Look through the entries below and extract exactly the lines from the one containing "(at -3.3 -6.16" through the one containing "(fp_line (start 1.25 -4.15)", ends included.
────────────────
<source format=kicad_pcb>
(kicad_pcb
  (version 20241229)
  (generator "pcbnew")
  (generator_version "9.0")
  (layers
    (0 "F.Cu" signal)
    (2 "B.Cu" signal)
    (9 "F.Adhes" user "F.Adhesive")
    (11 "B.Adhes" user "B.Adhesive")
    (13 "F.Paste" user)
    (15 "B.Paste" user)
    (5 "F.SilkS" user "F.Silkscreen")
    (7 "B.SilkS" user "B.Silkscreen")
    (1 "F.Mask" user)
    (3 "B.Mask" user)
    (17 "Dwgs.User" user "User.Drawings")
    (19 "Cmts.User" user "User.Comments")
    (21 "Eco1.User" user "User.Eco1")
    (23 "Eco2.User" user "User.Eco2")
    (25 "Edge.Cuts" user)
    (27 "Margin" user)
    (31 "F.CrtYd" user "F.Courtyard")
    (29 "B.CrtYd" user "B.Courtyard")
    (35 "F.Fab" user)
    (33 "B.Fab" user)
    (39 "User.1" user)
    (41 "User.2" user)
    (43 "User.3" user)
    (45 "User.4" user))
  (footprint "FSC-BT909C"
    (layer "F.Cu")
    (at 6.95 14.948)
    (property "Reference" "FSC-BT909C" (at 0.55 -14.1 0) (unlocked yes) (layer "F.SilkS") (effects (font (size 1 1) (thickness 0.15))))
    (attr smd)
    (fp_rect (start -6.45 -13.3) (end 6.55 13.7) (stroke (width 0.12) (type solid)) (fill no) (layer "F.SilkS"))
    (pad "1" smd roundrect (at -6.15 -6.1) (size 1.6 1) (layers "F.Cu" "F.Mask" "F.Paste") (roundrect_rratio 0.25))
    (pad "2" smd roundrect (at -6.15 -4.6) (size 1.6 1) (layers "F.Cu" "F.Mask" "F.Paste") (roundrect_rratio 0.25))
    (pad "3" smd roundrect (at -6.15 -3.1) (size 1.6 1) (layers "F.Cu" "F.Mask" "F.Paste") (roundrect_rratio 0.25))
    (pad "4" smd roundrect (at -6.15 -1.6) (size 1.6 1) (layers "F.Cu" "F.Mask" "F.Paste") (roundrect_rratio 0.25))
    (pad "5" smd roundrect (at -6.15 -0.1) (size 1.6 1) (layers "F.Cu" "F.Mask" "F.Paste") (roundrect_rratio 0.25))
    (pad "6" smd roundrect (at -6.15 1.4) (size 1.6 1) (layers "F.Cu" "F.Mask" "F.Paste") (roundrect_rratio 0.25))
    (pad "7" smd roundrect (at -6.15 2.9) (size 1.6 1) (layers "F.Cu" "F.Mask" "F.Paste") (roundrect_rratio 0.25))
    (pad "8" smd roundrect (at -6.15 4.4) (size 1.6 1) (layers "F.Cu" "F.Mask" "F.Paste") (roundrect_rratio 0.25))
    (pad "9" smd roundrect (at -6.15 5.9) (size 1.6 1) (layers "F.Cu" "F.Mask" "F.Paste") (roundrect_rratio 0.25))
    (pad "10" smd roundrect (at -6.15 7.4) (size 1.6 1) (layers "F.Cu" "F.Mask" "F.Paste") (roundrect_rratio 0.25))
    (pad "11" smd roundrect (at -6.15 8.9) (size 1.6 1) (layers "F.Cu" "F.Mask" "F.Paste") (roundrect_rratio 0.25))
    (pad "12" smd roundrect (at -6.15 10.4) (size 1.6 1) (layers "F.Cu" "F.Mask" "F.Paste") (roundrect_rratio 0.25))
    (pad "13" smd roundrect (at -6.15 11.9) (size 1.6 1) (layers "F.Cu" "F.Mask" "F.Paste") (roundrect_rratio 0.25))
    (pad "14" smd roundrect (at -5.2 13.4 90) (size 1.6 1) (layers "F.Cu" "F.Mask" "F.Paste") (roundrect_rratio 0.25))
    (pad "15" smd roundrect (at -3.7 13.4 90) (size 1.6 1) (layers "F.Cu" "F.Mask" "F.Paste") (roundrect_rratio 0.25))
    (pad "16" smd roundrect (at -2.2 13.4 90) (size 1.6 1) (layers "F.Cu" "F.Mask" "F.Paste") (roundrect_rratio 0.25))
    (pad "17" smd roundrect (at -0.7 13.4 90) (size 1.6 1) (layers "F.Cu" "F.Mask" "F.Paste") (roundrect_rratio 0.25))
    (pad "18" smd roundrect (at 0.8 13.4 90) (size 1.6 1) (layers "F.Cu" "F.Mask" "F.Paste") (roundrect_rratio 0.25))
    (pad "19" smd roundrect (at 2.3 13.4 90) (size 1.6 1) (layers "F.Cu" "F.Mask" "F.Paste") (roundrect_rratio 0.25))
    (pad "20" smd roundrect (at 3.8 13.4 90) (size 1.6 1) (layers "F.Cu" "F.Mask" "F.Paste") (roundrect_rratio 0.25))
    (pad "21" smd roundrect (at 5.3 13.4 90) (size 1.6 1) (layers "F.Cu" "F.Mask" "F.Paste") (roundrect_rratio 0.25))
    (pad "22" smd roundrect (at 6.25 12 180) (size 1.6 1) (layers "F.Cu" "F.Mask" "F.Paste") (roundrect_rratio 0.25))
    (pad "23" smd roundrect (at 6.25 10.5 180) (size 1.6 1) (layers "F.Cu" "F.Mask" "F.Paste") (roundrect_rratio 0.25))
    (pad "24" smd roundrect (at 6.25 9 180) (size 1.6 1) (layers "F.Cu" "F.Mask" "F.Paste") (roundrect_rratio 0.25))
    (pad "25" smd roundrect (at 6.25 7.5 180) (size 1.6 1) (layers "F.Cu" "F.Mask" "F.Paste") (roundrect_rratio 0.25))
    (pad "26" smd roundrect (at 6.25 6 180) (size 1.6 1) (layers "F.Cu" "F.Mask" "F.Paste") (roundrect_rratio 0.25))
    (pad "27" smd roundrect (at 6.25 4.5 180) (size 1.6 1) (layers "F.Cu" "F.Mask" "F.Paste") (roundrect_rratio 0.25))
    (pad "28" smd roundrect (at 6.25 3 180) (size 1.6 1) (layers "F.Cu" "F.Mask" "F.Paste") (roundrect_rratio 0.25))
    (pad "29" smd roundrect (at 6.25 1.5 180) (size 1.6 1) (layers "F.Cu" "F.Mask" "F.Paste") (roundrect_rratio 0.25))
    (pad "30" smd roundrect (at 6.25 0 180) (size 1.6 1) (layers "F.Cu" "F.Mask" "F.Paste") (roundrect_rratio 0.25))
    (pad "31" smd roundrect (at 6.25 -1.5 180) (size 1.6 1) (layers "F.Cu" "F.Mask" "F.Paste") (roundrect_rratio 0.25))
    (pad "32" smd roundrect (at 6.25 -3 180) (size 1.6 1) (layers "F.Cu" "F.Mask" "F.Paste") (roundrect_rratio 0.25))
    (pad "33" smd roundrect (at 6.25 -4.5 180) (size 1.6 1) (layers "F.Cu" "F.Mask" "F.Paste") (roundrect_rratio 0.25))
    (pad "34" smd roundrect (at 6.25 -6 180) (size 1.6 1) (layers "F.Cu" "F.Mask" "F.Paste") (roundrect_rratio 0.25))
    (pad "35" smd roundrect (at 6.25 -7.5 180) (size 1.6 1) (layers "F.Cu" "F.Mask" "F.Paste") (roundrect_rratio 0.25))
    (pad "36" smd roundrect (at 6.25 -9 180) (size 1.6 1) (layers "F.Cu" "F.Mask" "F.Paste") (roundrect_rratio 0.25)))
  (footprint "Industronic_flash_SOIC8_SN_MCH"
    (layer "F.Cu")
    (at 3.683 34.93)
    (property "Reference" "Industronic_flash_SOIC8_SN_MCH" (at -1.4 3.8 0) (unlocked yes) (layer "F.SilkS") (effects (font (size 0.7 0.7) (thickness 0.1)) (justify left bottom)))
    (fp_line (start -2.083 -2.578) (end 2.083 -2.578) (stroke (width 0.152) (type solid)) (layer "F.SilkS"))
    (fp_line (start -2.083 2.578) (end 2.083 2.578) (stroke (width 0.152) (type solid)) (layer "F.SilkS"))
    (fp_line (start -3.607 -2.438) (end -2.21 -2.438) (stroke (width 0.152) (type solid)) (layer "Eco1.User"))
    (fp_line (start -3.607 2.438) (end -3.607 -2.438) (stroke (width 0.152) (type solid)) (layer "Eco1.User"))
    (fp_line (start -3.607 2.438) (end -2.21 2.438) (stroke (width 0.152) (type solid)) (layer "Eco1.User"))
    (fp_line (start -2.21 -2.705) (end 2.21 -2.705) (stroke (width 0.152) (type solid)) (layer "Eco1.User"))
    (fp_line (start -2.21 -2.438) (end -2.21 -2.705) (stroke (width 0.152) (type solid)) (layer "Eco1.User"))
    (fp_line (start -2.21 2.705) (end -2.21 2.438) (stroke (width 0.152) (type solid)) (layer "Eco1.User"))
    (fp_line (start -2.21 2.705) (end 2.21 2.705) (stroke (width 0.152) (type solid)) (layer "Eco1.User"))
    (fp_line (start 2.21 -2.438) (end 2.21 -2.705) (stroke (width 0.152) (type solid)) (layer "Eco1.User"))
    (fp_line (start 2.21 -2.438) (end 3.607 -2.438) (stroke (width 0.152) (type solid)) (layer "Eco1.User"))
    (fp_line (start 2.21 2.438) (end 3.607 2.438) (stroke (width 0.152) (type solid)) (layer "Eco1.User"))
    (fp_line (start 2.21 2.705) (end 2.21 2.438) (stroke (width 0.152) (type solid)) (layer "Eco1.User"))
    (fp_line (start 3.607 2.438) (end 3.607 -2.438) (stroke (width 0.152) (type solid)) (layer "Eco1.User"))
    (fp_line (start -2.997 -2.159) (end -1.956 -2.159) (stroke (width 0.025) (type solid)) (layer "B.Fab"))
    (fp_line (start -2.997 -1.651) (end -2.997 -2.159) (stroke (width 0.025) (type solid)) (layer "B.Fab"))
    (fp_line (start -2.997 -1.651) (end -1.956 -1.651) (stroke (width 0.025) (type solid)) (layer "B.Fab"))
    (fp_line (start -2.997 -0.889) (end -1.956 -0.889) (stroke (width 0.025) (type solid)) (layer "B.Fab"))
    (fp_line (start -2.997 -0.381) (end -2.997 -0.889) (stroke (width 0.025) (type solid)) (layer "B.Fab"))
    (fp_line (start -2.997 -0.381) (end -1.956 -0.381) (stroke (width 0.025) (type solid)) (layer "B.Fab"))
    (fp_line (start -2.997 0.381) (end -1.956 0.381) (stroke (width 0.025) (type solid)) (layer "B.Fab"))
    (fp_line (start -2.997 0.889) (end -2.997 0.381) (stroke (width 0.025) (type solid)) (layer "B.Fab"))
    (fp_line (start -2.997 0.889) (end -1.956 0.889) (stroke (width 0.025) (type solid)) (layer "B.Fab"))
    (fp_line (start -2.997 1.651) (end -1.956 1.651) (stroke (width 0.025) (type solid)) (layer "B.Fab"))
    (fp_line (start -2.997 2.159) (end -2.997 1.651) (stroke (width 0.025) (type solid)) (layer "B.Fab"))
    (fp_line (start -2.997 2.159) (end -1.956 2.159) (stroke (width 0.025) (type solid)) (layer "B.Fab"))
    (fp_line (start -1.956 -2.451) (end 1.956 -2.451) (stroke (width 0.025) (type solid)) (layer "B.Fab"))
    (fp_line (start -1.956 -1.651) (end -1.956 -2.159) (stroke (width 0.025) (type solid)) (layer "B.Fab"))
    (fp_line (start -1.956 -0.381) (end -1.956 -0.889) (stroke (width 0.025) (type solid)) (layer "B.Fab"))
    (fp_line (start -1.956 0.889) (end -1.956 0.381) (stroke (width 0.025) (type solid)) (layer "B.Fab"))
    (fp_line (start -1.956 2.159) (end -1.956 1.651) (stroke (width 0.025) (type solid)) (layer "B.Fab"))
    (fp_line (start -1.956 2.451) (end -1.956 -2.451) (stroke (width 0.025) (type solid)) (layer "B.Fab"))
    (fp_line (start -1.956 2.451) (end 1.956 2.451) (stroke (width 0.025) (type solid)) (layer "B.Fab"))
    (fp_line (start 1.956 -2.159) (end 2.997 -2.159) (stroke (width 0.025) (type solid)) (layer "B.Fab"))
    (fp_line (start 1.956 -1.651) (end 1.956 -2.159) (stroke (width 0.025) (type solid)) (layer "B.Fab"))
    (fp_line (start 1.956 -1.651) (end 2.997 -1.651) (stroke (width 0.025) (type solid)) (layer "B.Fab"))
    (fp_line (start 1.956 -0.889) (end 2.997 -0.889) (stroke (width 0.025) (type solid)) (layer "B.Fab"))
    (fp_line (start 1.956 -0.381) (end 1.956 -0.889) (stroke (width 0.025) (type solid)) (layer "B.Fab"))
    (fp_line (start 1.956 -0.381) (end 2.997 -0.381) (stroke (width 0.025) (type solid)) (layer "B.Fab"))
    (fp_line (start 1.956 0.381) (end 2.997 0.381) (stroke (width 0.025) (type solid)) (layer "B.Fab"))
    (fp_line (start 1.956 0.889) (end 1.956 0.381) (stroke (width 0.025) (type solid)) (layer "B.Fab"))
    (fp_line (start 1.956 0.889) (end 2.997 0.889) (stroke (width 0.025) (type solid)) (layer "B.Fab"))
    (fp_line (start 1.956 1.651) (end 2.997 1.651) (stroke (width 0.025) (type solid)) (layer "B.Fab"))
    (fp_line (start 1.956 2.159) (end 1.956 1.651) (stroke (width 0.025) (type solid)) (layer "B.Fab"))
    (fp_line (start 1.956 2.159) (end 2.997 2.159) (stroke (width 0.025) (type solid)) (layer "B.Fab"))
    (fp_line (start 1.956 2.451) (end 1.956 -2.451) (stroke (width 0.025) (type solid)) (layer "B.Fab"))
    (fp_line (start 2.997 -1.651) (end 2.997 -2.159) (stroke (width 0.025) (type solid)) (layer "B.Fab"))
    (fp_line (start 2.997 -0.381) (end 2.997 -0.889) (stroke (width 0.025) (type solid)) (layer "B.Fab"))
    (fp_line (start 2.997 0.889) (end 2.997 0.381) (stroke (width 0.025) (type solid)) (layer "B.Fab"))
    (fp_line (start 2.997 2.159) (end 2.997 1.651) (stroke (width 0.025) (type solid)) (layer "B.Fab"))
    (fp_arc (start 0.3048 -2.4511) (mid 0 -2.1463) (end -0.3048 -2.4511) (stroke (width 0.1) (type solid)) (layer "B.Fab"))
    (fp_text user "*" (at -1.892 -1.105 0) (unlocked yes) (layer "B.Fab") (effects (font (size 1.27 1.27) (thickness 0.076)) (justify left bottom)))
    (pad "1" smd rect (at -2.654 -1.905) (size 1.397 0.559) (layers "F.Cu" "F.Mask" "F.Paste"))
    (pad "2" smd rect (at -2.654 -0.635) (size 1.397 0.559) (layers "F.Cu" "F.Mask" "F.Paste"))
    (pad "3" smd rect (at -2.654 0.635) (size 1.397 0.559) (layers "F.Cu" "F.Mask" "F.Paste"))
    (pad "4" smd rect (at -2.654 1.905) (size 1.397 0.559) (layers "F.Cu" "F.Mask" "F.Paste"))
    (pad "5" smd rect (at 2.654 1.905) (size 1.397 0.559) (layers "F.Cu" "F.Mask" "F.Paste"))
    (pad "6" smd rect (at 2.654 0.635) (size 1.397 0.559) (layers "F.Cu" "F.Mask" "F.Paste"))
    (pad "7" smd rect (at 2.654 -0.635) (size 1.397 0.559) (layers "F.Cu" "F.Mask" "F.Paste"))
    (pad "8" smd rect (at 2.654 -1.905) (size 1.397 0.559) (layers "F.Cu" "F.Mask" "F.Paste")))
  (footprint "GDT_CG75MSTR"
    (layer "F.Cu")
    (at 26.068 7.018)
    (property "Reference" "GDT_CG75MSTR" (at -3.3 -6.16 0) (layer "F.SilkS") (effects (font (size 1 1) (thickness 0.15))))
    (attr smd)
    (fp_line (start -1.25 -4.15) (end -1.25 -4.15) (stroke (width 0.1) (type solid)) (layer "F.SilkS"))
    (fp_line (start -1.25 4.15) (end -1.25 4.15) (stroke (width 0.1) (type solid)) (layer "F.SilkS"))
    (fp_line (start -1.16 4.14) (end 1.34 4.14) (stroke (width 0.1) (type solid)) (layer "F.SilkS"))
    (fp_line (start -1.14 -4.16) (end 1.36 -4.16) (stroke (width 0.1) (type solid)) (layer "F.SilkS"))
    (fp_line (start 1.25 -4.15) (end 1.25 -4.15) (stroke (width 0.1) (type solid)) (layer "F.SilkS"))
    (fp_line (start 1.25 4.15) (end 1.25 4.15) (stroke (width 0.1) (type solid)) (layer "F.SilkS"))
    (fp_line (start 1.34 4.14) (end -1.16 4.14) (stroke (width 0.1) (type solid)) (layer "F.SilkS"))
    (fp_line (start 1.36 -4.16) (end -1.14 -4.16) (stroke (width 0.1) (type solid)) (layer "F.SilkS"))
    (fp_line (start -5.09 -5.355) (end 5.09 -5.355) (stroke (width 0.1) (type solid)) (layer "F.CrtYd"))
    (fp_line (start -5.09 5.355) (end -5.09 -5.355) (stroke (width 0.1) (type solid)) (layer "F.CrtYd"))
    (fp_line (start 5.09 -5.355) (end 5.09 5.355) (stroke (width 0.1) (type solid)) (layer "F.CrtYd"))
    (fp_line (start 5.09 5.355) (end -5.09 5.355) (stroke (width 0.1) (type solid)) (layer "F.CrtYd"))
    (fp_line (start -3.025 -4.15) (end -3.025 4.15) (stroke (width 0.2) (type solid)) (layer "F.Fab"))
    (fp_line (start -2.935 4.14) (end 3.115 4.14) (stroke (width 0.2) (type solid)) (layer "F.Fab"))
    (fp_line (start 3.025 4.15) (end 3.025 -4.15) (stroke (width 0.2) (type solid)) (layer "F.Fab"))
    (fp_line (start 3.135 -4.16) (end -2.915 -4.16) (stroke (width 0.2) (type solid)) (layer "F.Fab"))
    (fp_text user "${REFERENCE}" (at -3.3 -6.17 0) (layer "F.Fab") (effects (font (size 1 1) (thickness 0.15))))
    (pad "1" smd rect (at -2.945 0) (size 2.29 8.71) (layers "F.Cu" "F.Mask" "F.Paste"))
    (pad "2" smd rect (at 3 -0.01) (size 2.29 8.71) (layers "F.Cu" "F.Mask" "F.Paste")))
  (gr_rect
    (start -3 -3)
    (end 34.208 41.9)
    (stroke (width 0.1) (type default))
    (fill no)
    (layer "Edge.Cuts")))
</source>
────────────────
- _ANSWER FOR THIS EXERCISE_
    (property "Reference" "GDT_CG75MSTR" (at -3.3 -6.16 0) (layer "F.SilkS") (effects (font (size 1 1) (thickness 0.15))))
    (attr smd)
    (fp_line (start -1.25 -4.15) (end -1.25 -4.15) (stroke (width 0.1) (type solid)) (layer "F.SilkS"))
    (fp_line (start -1.25 4.15) (end -1.25 4.15) (stroke (width 0.1) (type solid)) (layer "F.SilkS"))
    (fp_line (start -1.16 4.14) (end 1.34 4.14) (stroke (width 0.1) (type solid)) (layer "F.SilkS"))
    (fp_line (start -1.14 -4.16) (end 1.36 -4.16) (stroke (width 0.1) (type solid)) (layer "F.SilkS"))
    (fp_line (start 1.25 -4.15) (end 1.25 -4.15) (stroke (width 0.1) (type solid)) (layer "F.SilkS"))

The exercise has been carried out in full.